--- PAGE EXCERPT ---

But Wasilla still doesn't test the lakes' water quality -- that's left up to volunteer groups, which periodically take samples from the lakes, according to city officials.

Why is there no official effort to test the local waters?

"That's a good question," said Wasilla public works chief Giddings, after a long, thoughtful pause. "I guess we're still ahead of the curve. We haven't seen huge concerns about the lakes yet."

Giddings acknowledged that there has been some public concern about swimming in the lakes, but not enough to prompt the city to monitor the water quality. If the public did start complaining about skin rashes, diarrhea and other health problems, "the state would probably step in," he added.

Would Giddings let his own children swim in Wasilla's lakes? "Yes," he said.

But Laura Eldred, an environmental program specialist with the Alaska Department of Environmental Conservation, offered a more qualified response. She would swim in the local lakes, but would "take the usual hygiene precautions," without specifying what those measures were.

--- DATA SECTION ---

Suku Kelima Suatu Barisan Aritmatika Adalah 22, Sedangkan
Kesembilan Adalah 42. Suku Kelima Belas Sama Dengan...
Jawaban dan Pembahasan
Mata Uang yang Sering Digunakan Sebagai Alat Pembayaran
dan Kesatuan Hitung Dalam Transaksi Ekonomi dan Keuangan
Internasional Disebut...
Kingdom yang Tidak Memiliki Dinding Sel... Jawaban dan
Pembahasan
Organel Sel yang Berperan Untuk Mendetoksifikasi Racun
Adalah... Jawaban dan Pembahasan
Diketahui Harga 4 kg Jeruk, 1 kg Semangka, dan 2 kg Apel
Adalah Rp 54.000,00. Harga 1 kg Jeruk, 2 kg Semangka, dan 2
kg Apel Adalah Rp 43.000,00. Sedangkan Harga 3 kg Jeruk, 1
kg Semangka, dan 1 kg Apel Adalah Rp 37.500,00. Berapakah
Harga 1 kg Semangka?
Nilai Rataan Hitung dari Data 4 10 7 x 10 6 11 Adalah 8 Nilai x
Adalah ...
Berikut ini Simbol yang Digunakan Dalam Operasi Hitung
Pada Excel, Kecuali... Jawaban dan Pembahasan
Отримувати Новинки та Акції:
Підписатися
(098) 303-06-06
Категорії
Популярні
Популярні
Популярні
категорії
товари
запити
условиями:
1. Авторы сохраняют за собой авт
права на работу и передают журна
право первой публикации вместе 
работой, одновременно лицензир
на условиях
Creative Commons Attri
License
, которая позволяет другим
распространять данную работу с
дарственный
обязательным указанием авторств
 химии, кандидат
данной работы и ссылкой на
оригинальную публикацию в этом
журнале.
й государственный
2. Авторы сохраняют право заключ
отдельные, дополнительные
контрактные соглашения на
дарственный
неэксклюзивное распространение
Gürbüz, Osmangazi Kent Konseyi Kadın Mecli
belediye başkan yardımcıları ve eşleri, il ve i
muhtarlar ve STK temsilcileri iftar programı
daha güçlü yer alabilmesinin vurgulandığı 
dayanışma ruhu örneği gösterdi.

---

In the passage on water quality in Wasilla's lakes, who takes samples from the lakes?

- SOLUTION
Volunteer groups take samples from the lakes periodically.